Radionuclide imaging or gammascintigraphy is performed to evaluate biliary dynamics. The most commonly used agent is 99m Tc-HIDA which is injected intravenously, where it is bound to albumin and then excreted through the liver into the bile. The activity over the liver, biliary ducts and small intestine is sequentially recorded using a gamma camera. The study gives information on hepatic function and biliary flow. It may show reduced flow in, for example, strictures of the biliary tree or calculus obstruction, non-filling of the gallbladder in obstruction of the cystic duct, or leakage of bile from the biliary tree. In normal subjects the study takes approximately one hour, but it may take up to 24 hours if the flow of bile is retarded. Radionuclide imaging of the biliary tree has lost much of its importance with the introduction of other imaging methods, such as US, CT and MRI, but may still be useful in special cases where information on biliary dynamics is important, where direct visualization of the biliary tree with injected contrast medium is unsuccessful, or if the patient is strongly allergic to contrast medium.

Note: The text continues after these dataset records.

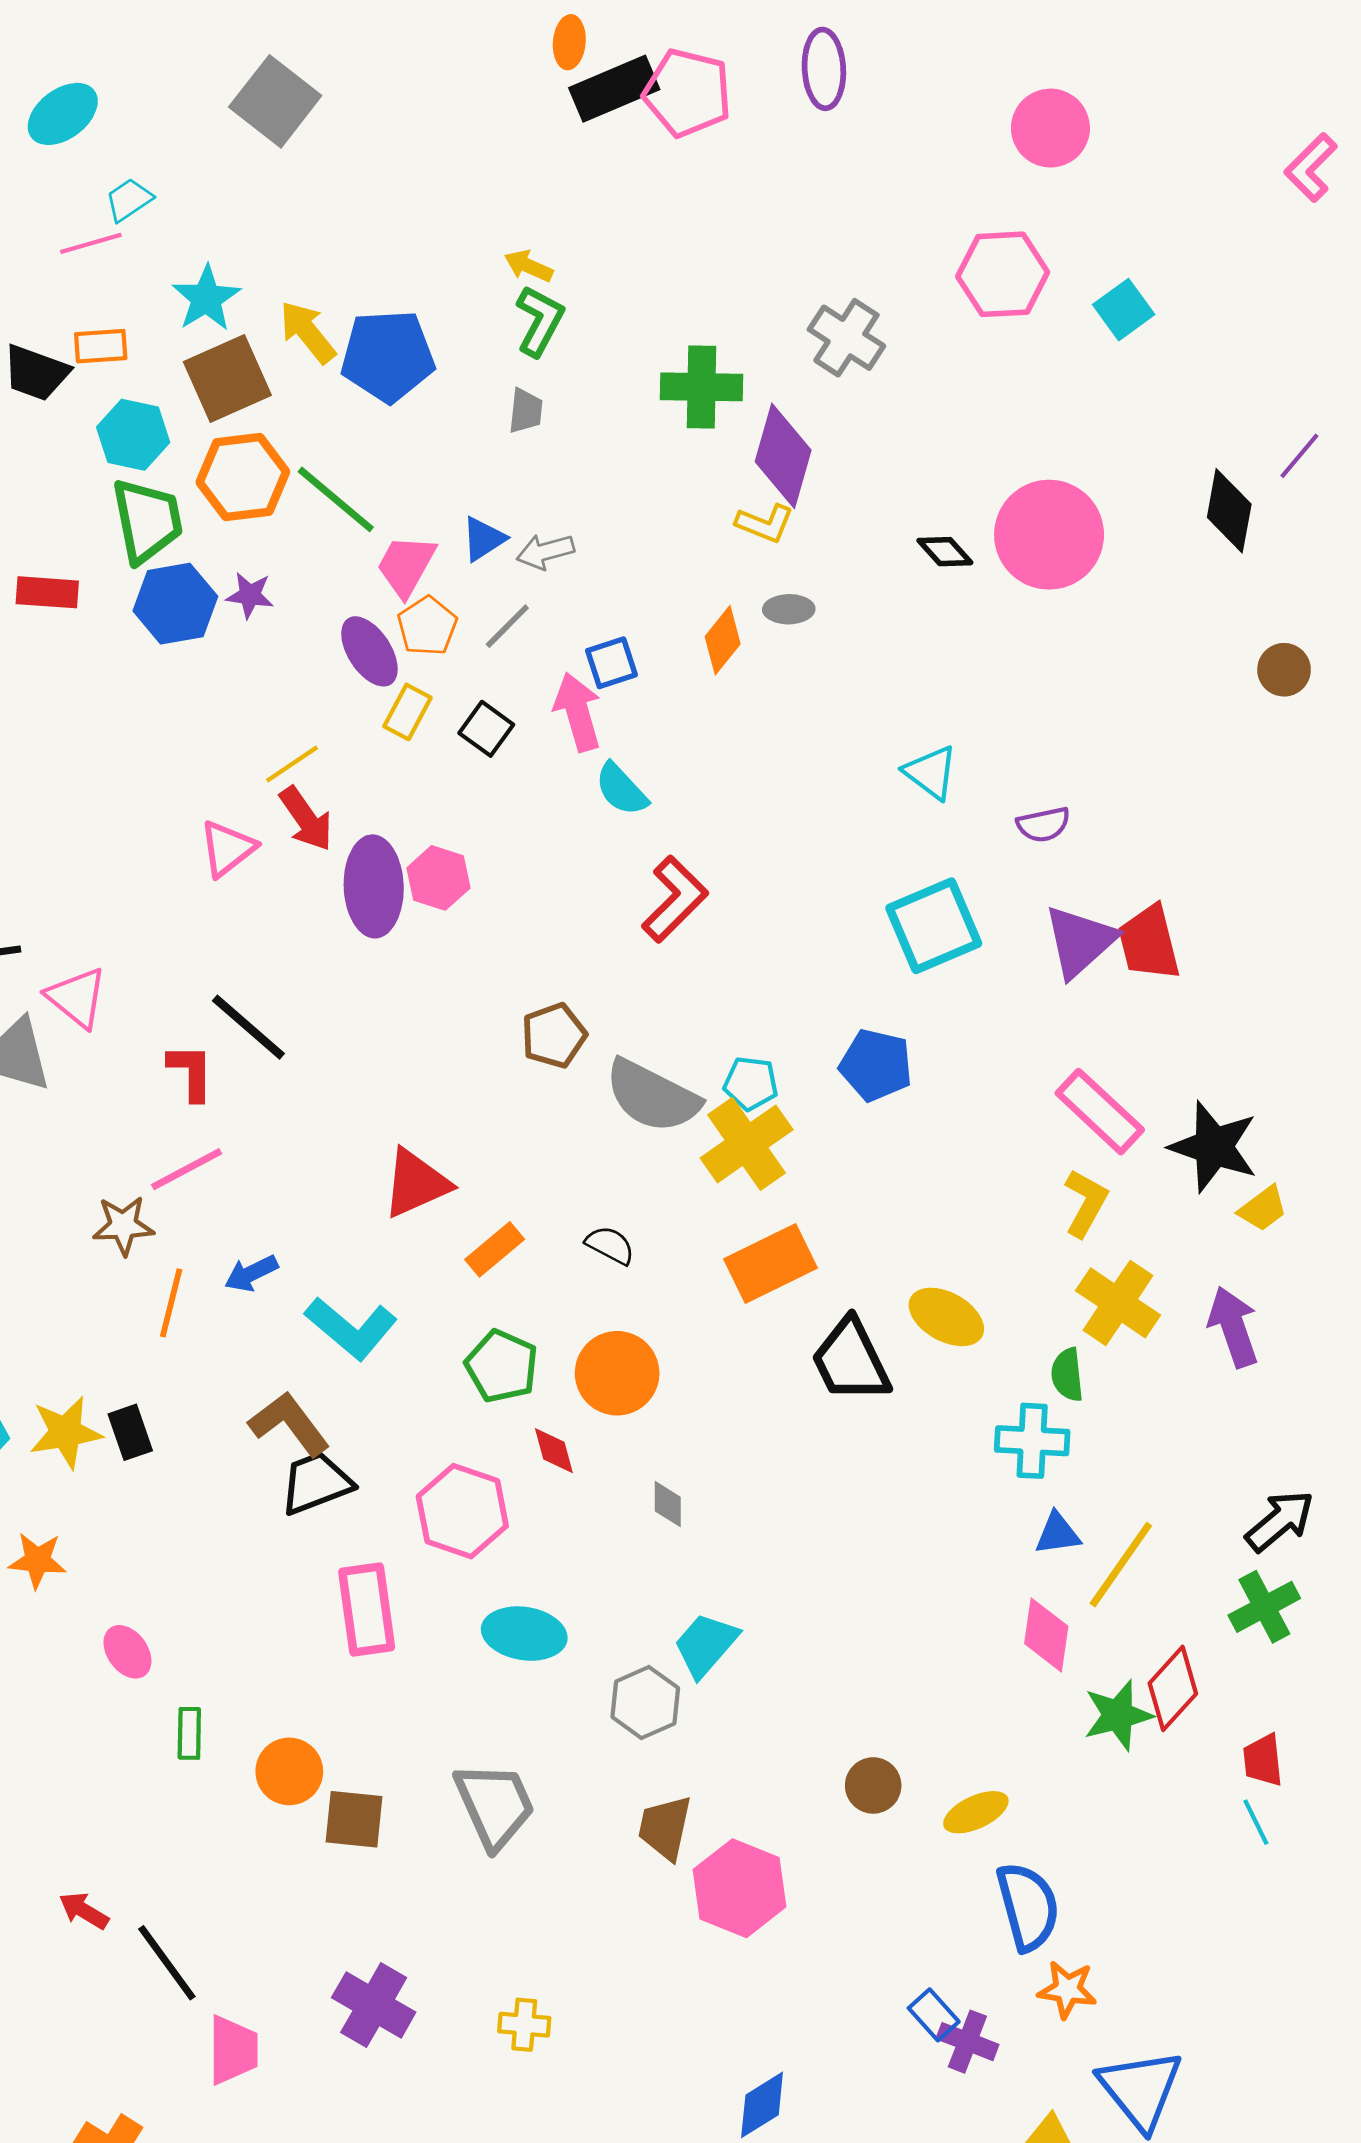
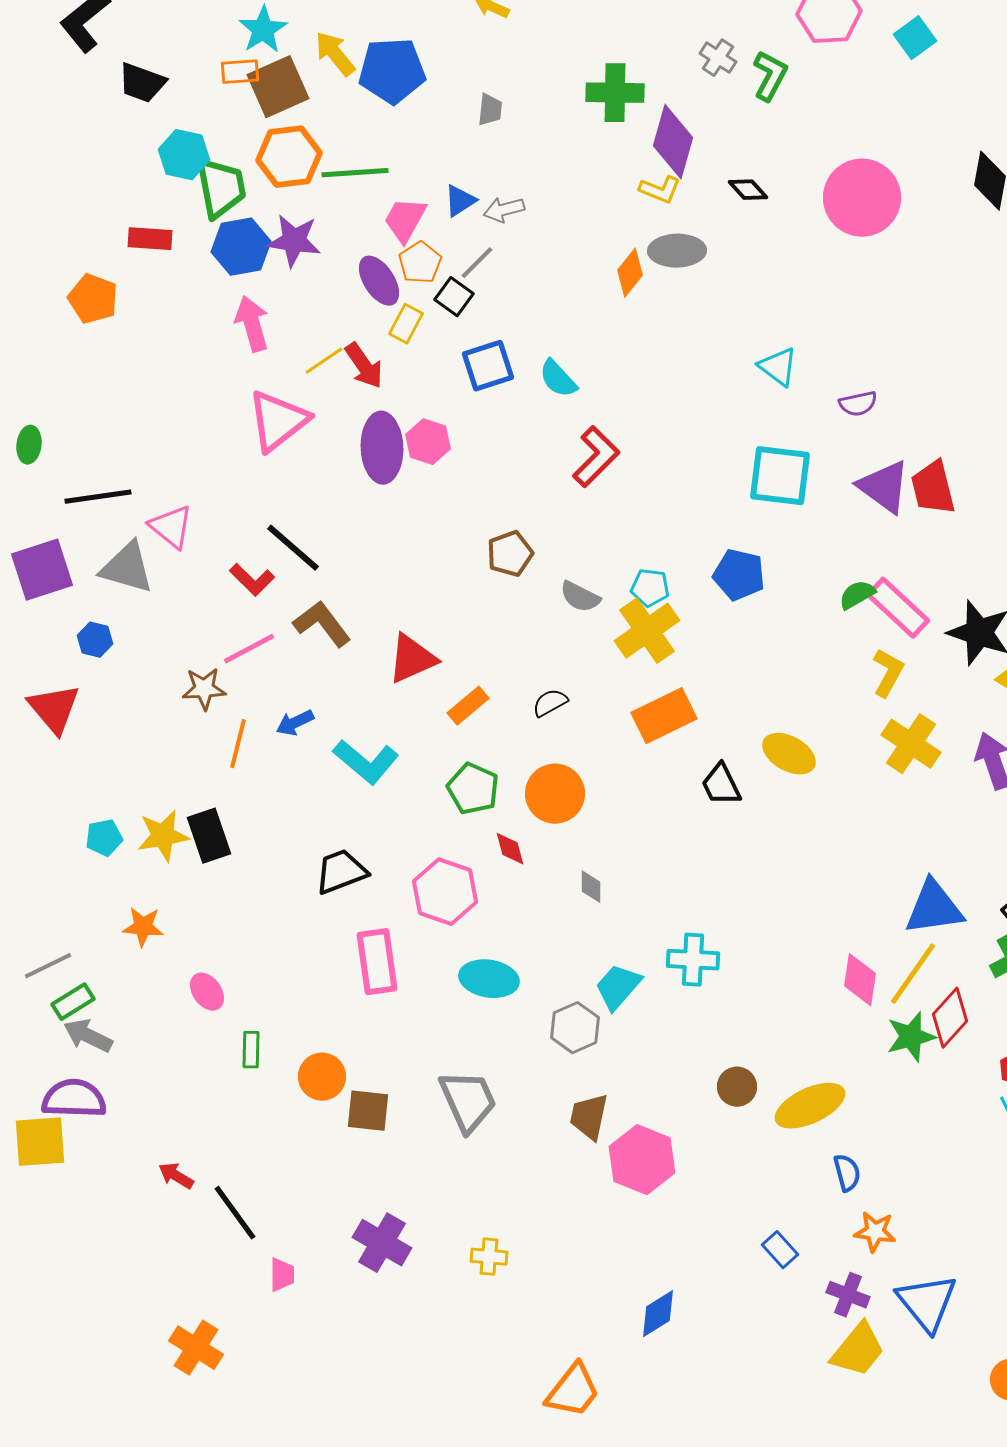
green L-shape: (540, 321) -> (770, 76), moved
gray cross: (846, 338) -> (718, 58), size x0.7
orange rectangle: (101, 346) -> (240, 72), moved
cyan hexagon: (133, 435) -> (184, 155), moved
green line: (336, 499) -> (355, 173), turned -44
black diamond: (945, 552) -> (748, 190), moved
purple star: (250, 595) -> (294, 241), size x1.6
gray ellipse: (789, 609) -> (677, 251), size x1.6
blue square: (611, 663) -> (488, 366), moved, size x1.4
pink arrow: (578, 712) -> (252, 324), moved
black square: (486, 729) -> (454, 297), moved
red arrow: (306, 819) -> (364, 366), moved
pink triangle: (227, 848) -> (278, 421), size x1.5
cyan square: (934, 926) -> (780, 476), turned 30
purple triangle: (1080, 941) -> (884, 487), turned -42
red L-shape: (191, 1072) -> (252, 580), turned 135
gray semicircle: (652, 1096) -> (580, 597), size x0.6
black semicircle: (610, 1245) -> (550, 703), turned -57
black trapezoid: (851, 1361) -> (721, 785), size x0.7
green semicircle: (1067, 1375) -> (857, 595), moved, turned 66
brown L-shape: (289, 1424) -> (322, 624), moved
black rectangle: (130, 1432) -> (209, 836), size x1.4
cyan cross: (1032, 1441) -> (693, 960), moved
blue triangle: (1057, 1534) -> (934, 908), moved, size x1.8
yellow line: (1121, 1565) -> (913, 974), moved
yellow ellipse: (976, 1812) -> (810, 1106), size x1.5
blue semicircle: (1028, 1906) -> (847, 1173), size x0.6
purple cross: (967, 2042) -> (848, 1295), moved
pink trapezoid: (233, 2050) -> (282, 1275), size x0.7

Magnetic resonance imaging
The value of MRI has yet to be established in the study of the biliary ducts but newer techniques that permit so-called MRI-cholangiography may be valuable in the near future. In gallbladder cancer MRI may be important in both diagnosis and staging.
Choice of imaging method
Ultrasonography has become the primary imaging technique in the evaluation of the gallbladder. It has the advantages of being precise, easy and quick to perform. It gives information on the contents and wall of the organ, as well as the surrounding tissues. Stones, cholesterolosis, adenomyomatosis, inflammation and tumours are all diagnosed with great precision. Peroral cholecystography is still used in many centres, as being a relatively easily performed and accurate diagnostic method, especially in calculus disease. It is still a useful secondary method if the findings on US are unclear, if there is a discrepancy between the clinical assessment and the US findings, or if non-operative treatment of gallstones is planned. Computed tomography is performed if gallbladder cancer is suspected.
Ultrasound is also the primary method for studying the intrahepatic and proximal extrahepatic biliary ducts, giving information on ductal calibre. This is important when studying an icteric patient for example, when it can distinguish between extrahepatic obstruction and intrahepatic disease. CT gives additional information concerning the biliary tree and surrounding structures, PTC or ERCP direct information concerning the biliary tree.